-- PROBLEM TO SOLVE --
Will you write out the data exactly, excluding every picture?

(Excerpts from a dataset)
*** Begin section ***

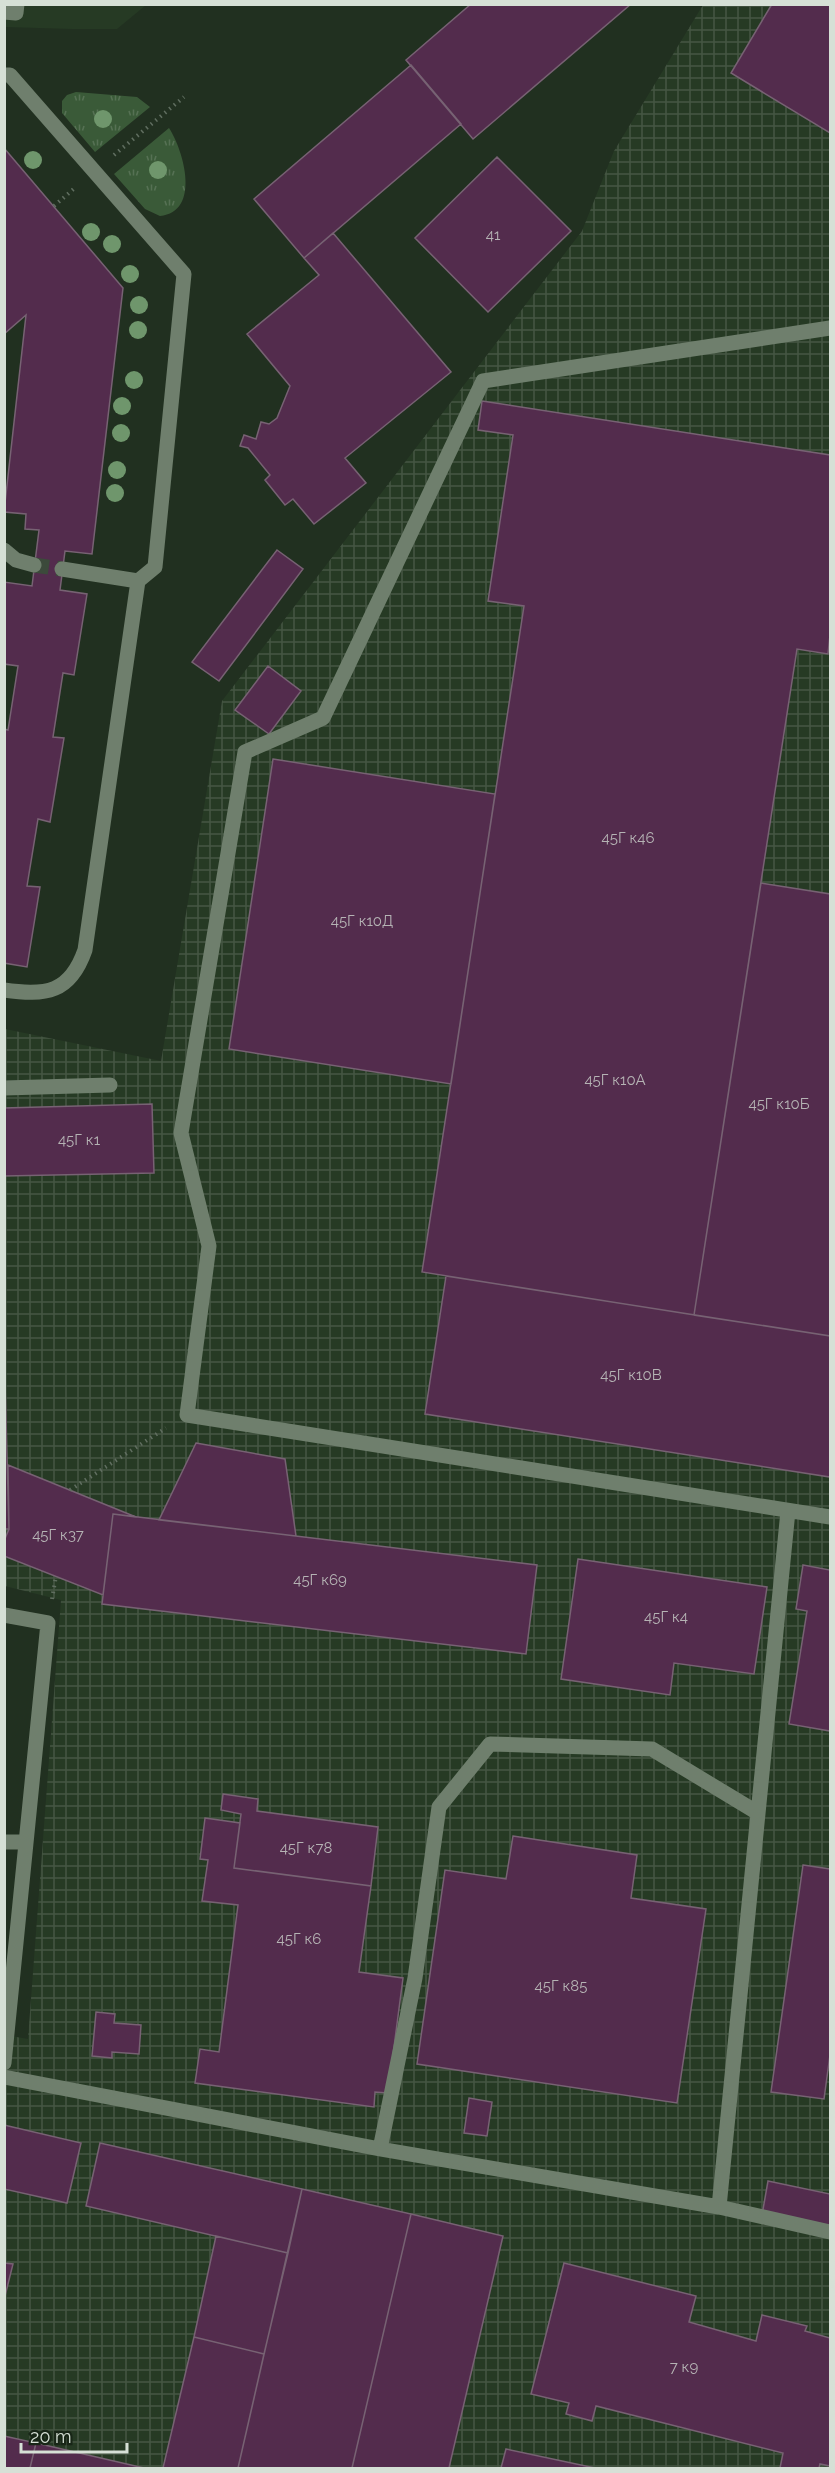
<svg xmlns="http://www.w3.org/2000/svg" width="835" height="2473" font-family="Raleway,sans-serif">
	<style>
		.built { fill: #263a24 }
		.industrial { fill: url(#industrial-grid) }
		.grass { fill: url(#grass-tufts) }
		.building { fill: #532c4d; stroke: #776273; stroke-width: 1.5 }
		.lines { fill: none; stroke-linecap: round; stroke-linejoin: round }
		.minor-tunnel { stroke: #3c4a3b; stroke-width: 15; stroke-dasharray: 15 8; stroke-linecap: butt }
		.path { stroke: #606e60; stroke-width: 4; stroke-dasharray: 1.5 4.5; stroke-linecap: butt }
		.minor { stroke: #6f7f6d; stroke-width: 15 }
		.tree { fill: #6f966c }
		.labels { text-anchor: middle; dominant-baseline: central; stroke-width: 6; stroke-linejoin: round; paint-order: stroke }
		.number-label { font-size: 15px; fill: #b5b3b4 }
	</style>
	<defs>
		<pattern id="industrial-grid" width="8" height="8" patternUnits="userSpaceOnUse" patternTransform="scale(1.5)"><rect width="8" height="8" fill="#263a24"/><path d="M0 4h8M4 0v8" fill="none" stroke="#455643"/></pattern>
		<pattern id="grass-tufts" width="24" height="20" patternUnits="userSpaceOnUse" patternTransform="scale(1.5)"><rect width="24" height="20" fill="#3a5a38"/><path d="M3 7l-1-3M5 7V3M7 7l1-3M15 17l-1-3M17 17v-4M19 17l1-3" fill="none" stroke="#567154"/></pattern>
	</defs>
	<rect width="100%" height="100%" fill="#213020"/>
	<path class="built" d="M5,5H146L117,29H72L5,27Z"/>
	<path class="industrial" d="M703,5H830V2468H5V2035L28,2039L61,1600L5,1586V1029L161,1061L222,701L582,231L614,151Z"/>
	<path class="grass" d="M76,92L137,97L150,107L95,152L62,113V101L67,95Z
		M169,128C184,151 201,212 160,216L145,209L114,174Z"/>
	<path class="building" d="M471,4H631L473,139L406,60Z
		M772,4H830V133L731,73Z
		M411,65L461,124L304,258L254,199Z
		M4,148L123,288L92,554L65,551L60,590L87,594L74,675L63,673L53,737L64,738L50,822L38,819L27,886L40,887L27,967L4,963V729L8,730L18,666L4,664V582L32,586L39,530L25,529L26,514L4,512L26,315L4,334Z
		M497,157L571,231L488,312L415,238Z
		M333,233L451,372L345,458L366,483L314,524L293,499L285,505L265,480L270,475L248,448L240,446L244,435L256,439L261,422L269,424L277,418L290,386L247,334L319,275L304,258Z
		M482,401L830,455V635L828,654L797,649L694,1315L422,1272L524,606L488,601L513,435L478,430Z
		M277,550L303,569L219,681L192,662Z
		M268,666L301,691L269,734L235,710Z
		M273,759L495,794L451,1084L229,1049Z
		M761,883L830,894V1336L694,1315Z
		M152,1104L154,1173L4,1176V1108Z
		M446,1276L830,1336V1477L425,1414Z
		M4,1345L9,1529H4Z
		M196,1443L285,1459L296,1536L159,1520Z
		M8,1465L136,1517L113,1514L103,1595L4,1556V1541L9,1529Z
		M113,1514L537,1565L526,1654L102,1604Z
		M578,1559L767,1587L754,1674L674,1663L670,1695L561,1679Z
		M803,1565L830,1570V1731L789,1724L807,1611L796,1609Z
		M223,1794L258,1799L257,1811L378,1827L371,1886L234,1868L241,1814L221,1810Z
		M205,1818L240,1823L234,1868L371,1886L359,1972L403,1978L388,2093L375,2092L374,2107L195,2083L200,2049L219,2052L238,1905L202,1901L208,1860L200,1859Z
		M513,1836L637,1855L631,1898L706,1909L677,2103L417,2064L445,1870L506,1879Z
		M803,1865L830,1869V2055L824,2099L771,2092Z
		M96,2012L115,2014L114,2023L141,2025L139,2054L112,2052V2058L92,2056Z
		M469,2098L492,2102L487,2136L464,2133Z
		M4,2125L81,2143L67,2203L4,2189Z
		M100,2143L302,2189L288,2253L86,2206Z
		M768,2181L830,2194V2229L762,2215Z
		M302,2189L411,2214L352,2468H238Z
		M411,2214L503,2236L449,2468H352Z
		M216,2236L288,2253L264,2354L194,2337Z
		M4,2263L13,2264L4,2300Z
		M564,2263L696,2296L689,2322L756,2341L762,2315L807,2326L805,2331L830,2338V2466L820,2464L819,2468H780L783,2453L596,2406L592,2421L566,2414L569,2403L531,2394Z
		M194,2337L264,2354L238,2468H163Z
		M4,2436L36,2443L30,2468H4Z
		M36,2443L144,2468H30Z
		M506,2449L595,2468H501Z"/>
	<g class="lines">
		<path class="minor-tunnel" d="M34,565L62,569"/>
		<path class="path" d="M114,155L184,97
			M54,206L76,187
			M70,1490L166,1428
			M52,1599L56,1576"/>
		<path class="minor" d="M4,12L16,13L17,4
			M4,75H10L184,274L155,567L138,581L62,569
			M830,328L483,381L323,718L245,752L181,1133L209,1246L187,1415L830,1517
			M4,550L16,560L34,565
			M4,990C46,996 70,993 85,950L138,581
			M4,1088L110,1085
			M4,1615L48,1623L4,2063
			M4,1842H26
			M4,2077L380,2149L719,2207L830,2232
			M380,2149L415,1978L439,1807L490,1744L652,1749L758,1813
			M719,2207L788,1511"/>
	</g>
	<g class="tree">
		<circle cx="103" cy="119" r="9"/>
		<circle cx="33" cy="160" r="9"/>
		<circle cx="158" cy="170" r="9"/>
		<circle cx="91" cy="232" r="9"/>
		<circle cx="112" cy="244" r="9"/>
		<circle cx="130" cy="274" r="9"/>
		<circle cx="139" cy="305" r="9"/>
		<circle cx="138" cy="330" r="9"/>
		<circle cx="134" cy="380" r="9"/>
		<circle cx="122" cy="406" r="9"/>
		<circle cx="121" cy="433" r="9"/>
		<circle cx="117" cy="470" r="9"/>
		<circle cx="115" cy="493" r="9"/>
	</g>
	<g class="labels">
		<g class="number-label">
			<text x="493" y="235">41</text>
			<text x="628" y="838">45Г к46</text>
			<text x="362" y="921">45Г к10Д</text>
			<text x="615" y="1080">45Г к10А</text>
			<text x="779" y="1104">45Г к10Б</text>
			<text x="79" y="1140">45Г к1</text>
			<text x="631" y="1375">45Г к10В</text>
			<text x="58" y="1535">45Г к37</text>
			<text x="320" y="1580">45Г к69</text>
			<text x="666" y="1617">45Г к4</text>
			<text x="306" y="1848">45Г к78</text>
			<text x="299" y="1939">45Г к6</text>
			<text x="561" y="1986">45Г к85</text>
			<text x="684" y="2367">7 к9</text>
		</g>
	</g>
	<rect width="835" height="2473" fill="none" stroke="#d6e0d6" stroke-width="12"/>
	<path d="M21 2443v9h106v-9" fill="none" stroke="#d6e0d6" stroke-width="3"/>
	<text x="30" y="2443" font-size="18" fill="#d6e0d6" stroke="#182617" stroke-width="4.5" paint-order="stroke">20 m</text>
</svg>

*** End section ***

-- RESPONSE TO THE EXERCISE --
<svg xmlns="http://www.w3.org/2000/svg" width="835" height="2473" font-family="Raleway,sans-serif">
	<style>
		.built { fill: #263a24 }
		.industrial { fill: url(#industrial-grid) }
		.grass { fill: url(#grass-tufts) }
		.building { fill: #532c4d; stroke: #776273; stroke-width: 1.5 }
		.lines { fill: none; stroke-linecap: round; stroke-linejoin: round }
		.minor-tunnel { stroke: #3c4a3b; stroke-width: 15; stroke-dasharray: 15 8; stroke-linecap: butt }
		.path { stroke: #606e60; stroke-width: 4; stroke-dasharray: 1.5 4.5; stroke-linecap: butt }
		.minor { stroke: #6f7f6d; stroke-width: 15 }
		.tree { fill: #6f966c }
		.labels { text-anchor: middle; dominant-baseline: central; stroke-width: 6; stroke-linejoin: round; paint-order: stroke }
		.number-label { font-size: 15px; fill: #b5b3b4 }
	</style>
	<defs>
		<pattern id="industrial-grid" width="8" height="8" patternUnits="userSpaceOnUse" patternTransform="scale(1.5)"><rect width="8" height="8" fill="#263a24"/><path d="M0 4h8M4 0v8" fill="none" stroke="#455643"/></pattern>
		<pattern id="grass-tufts" width="24" height="20" patternUnits="userSpaceOnUse" patternTransform="scale(1.5)"><rect width="24" height="20" fill="#3a5a38"/><path d="M3 7l-1-3M5 7V3M7 7l1-3M15 17l-1-3M17 17v-4M19 17l1-3" fill="none" stroke="#567154"/></pattern>
	</defs>
	<rect width="100%" height="100%" fill="#213020"/>
	<path class="built" d="M5,5H146L117,29H72L5,27Z"/>
	<path class="industrial" d="M703,5H830V2468H5V2035L28,2039L61,1600L5,1586V1029L161,1061L222,701L582,231L614,151Z"/>
	<path class="grass" d="M76,92L137,97L150,107L95,152L62,113V101L67,95Z
		M169,128C184,151 201,212 160,216L145,209L114,174Z"/>
	<path class="building" d="M471,4H631L473,139L406,60Z
		M772,4H830V133L731,73Z
		M411,65L461,124L304,258L254,199Z
		M4,148L123,288L92,554L65,551L60,590L87,594L74,675L63,673L53,737L64,738L50,822L38,819L27,886L40,887L27,967L4,963V729L8,730L18,666L4,664V582L32,586L39,530L25,529L26,514L4,512L26,315L4,334Z
		M497,157L571,231L488,312L415,238Z
		M333,233L451,372L345,458L366,483L314,524L293,499L285,505L265,480L270,475L248,448L240,446L244,435L256,439L261,422L269,424L277,418L290,386L247,334L319,275L304,258Z
		M482,401L830,455V635L828,654L797,649L694,1315L422,1272L524,606L488,601L513,435L478,430Z
		M277,550L303,569L219,681L192,662Z
		M268,666L301,691L269,734L235,710Z
		M273,759L495,794L451,1084L229,1049Z
		M761,883L830,894V1336L694,1315Z
		M152,1104L154,1173L4,1176V1108Z
		M446,1276L830,1336V1477L425,1414Z
		M4,1345L9,1529H4Z
		M196,1443L285,1459L296,1536L159,1520Z
		M8,1465L136,1517L113,1514L103,1595L4,1556V1541L9,1529Z
		M113,1514L537,1565L526,1654L102,1604Z
		M578,1559L767,1587L754,1674L674,1663L670,1695L561,1679Z
		M803,1565L830,1570V1731L789,1724L807,1611L796,1609Z
		M223,1794L258,1799L257,1811L378,1827L371,1886L234,1868L241,1814L221,1810Z
		M205,1818L240,1823L234,1868L371,1886L359,1972L403,1978L388,2093L375,2092L374,2107L195,2083L200,2049L219,2052L238,1905L202,1901L208,1860L200,1859Z
		M513,1836L637,1855L631,1898L706,1909L677,2103L417,2064L445,1870L506,1879Z
		M803,1865L830,1869V2055L824,2099L771,2092Z
		M96,2012L115,2014L114,2023L141,2025L139,2054L112,2052V2058L92,2056Z
		M469,2098L492,2102L487,2136L464,2133Z
		M4,2125L81,2143L67,2203L4,2189Z
		M100,2143L302,2189L288,2253L86,2206Z
		M768,2181L830,2194V2229L762,2215Z
		M302,2189L411,2214L352,2468H238Z
		M411,2214L503,2236L449,2468H352Z
		M216,2236L288,2253L264,2354L194,2337Z
		M4,2263L13,2264L4,2300Z
		M564,2263L696,2296L689,2322L756,2341L762,2315L807,2326L805,2331L830,2338V2466L820,2464L819,2468H780L783,2453L596,2406L592,2421L566,2414L569,2403L531,2394Z
		M194,2337L264,2354L238,2468H163Z
		M4,2436L36,2443L30,2468H4Z
		M36,2443L144,2468H30Z
		M506,2449L595,2468H501Z"/>
	<g class="lines">
		<path class="minor-tunnel" d="M34,565L62,569"/>
		<path class="path" d="M114,155L184,97
			M54,206L76,187
			M70,1490L166,1428
			M52,1599L56,1576"/>
		<path class="minor" d="M4,12L16,13L17,4
			M4,75H10L184,274L155,567L138,581L62,569
			M830,328L483,381L323,718L245,752L181,1133L209,1246L187,1415L830,1517
			M4,550L16,560L34,565
			M4,990C46,996 70,993 85,950L138,581
			M4,1088L110,1085
			M4,1615L48,1623L4,2063
			M4,1842H26
			M4,2077L380,2149L719,2207L830,2232
			M380,2149L415,1978L439,1807L490,1744L652,1749L758,1813
			M719,2207L788,1511"/>
	</g>
	<g class="tree">
		<circle cx="103" cy="119" r="9"/>
		<circle cx="33" cy="160" r="9"/>
		<circle cx="158" cy="170" r="9"/>
		<circle cx="91" cy="232" r="9"/>
		<circle cx="112" cy="244" r="9"/>
		<circle cx="130" cy="274" r="9"/>
		<circle cx="139" cy="305" r="9"/>
		<circle cx="138" cy="330" r="9"/>
		<circle cx="134" cy="380" r="9"/>
		<circle cx="122" cy="406" r="9"/>
		<circle cx="121" cy="433" r="9"/>
		<circle cx="117" cy="470" r="9"/>
		<circle cx="115" cy="493" r="9"/>
	</g>
	<g class="labels">
		<g class="number-label">
			<text x="493" y="235">41</text>
			<text x="628" y="838">45Г к46</text>
			<text x="362" y="921">45Г к10Д</text>
			<text x="615" y="1080">45Г к10А</text>
			<text x="779" y="1104">45Г к10Б</text>
			<text x="79" y="1140">45Г к1</text>
			<text x="631" y="1375">45Г к10В</text>
			<text x="58" y="1535">45Г к37</text>
			<text x="320" y="1580">45Г к69</text>
			<text x="666" y="1617">45Г к4</text>
			<text x="306" y="1848">45Г к78</text>
			<text x="299" y="1939">45Г к6</text>
			<text x="561" y="1986">45Г к85</text>
			<text x="684" y="2367">7 к9</text>
		</g>
	</g>
	<rect width="835" height="2473" fill="none" stroke="#d6e0d6" stroke-width="12"/>
	<path d="M21 2443v9h106v-9" fill="none" stroke="#d6e0d6" stroke-width="3"/>
	<text x="30" y="2443" font-size="18" fill="#d6e0d6" stroke="#182617" stroke-width="4.5" paint-order="stroke">20 m</text>
</svg>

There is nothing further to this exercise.